Arf family GTP-binding proteins function in the regulation of membrane-trafficking events and in the maintenance of organelle structure. They act at membrane surfaces to modify lipid composition and to recruit coat proteins for the generation of transport vesicles. Arfs associate with membranes through insertion of an N-terminal myristoyl moiety in conjunction with an adjacent amphipathic α-helix, which embeds in the lipid bilayer when Arf1 is GTP-bound. In this issue of the Biochemical Journal, Lundmark et al. report that myristoylated Arfs in the presence of GTP bind to and cause tubulation of liposomes, and that GTP exchange on to Arfs is more efficient in the presence of liposomes of smaller diameter (increased curvature). These findings suggest that Arf protein activation and membrane interaction may initiate membrane curvature that will be enhanced further by coat proteins during vesicle formation.

The Ras superfamily of low-molecular-weight GTP-binding proteins regulate a wide range of cellular activities, including cell-cycle regulation, differentiation, cell–cell interactions, cell migration and intracellular vesicular membrane transport. These GTPases switch between GDP-bound and GTP-bound forms, corresponding to the inactive and active conformations respectively. In the active, GTP-bound form nearly all of these GTPases are bound to membrane surfaces, where engagement and activation of downstream effector proteins takes place. Ras, Rho and Rab family GTPases are modified post-translationally, with C-terminal lipid modification (geranylgeranylation or farnesylation), which together with C-terminal amino acid sequences determine sites of membrane interaction and specificity of function. Arf (ADP-ribosylation factor) family proteins, by contrast, are co-translationally modified at the N-terminus by myristoylation, which together with the N-terminal amphipathic helix embed the active Arf in the membrane. Recent structural studies have revealed that Arf proteins and their effectors are in intimate association with membranes, in contrast with Rab proteins, which appear to extend out from the membrane by their C-terminal extensions [1].

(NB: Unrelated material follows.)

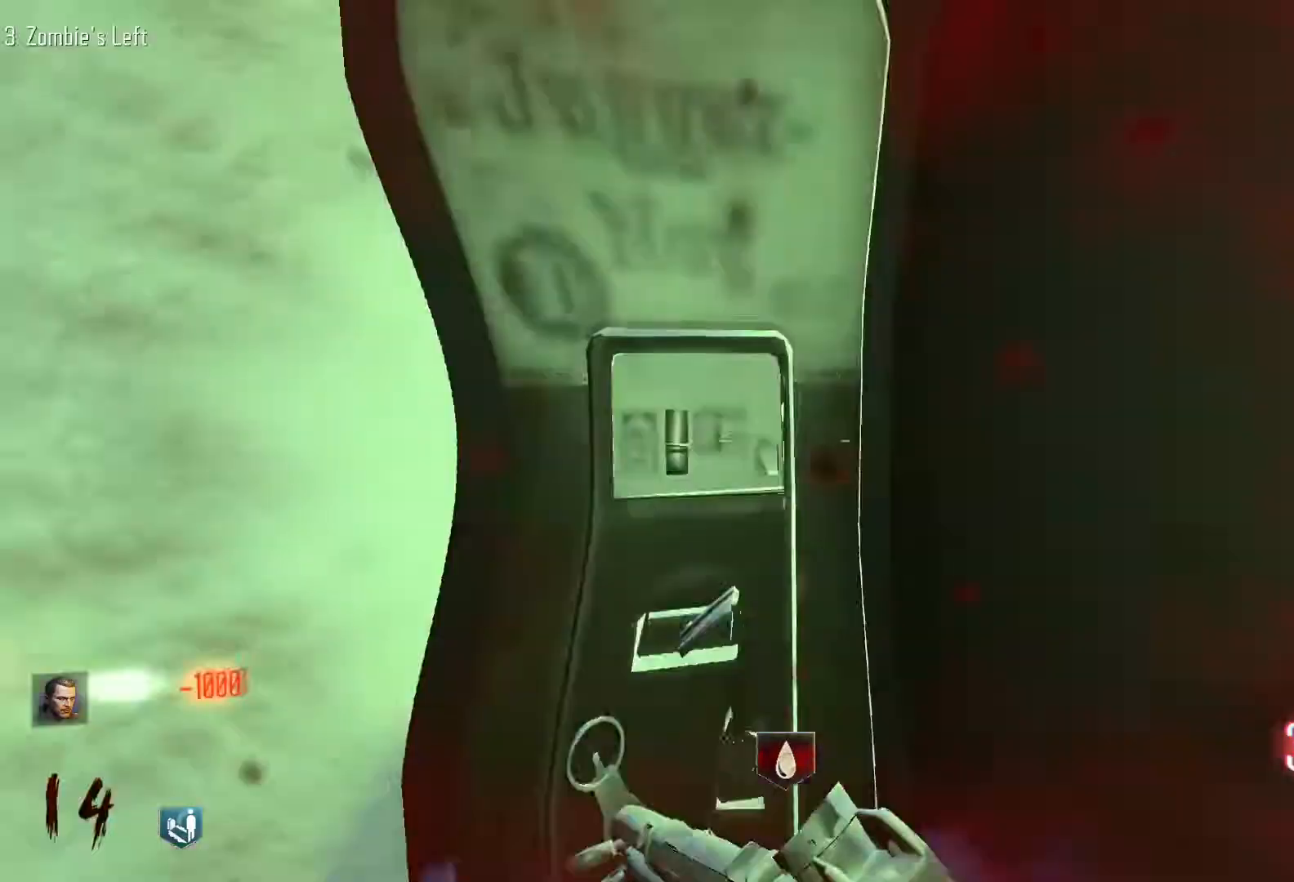
{"keys": ["s"], "mouse": [], "events": [[17, "e", "up"], [67, "s", "down"]]}
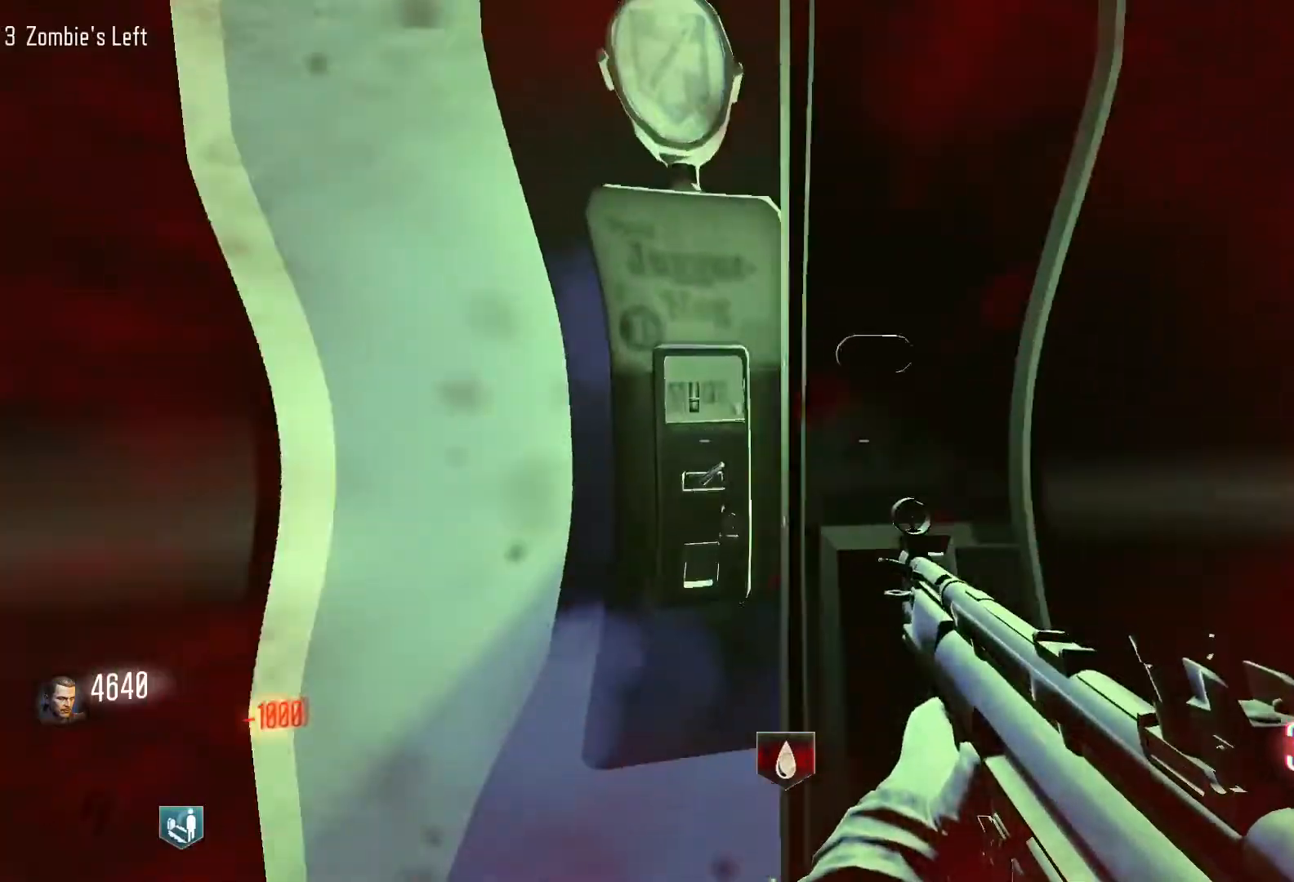
{"keys": [], "mouse": [], "events": [[267, "s", "up"]]}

Arfs are highly conserved among eukaryotes from yeast to humans [1,2]. The Arfs are divided into three classes based on amino acid sequence, with class I comprising Arfs 1–3, class II comprising Arfs 4 and 5, and Class III containing only Arf6. Most metazoans have at least one representative from each class. In addition to the Arfs, there are other family members including Sar1 and Arf-related proteins or Arls. In cells, the Arf GTP-binding and hydrolysis cycle is regulated by GEFs (guanine-nucleotide-exchange factors) and GAPs (GTPase-activating proteins). There are 14 GEFs and 24 GAPs identified to date, and these regulatory proteins may contribute specificity to Arf function by activating (for GEFS) and inactivating (for GAPs) Arfs at specific locations [1,2]. Additionally, as many of these proteins contain multiple interaction domains and hence could provide a scaffold function, they themselves might recruit effectors and thus be part of Arf function.

Arf1 and Arf6 are the most studied and best characterized of the family members [1,2]. In cell-free biochemical assays both Arf1 and Arf6 can recruit coat proteins to membranes and activate PLD (phospholipase D) and PIP5K (phosphatidylinositol-4-phosphate 5-kinase). In cells, however, Arf1 is associated primarily with the Golgi complex, where it mediates the binding of the COPI (coatamer protein I) coat, the clathrin APs (adaptor proteins) 1, 3 and 4, and the Golgi-localized GGAs (Golgi-associated γ-adaptin ear homology domain Arf-interacting protein). These coat proteins act to sort membrane cargo proteins into vesicle carriers for trafficking in the ER (endoplasmic reticulum)/Golgi system (for COPI) and at the trans-Golgi network/endosomal–lysosomal system. Arf6, on the other hand, is localized to the plasma membrane and endosomal membranes, and does not appear to recruit coat proteins to membranes directly. Rather, it remodels membranes and regulates membrane traffic through its actions on PLD and PIP5K [1,2]. The resultant generation of PA (phosphatidic acid) and PIP2 (phosphatidylinositol 4,5-bisphosphate) is important for recycling of endosomal membrane back to the PM (plasma membrane) and for the changes to the cortical actin structure at the PM induced by activation of Arf6. Despite this apparent separation of localization and function for Arf1 and 6, there is evidence that Arf1 can affect lipid composition and even actin assembly at the Golgi [2], and Arf6 might in the future be found to recruit coat proteins in the periphery. Overall, both Arf1 and Arf6 are involved in regulating trafficking between membrane compartments, and this presumably involves a role in vesicle formation.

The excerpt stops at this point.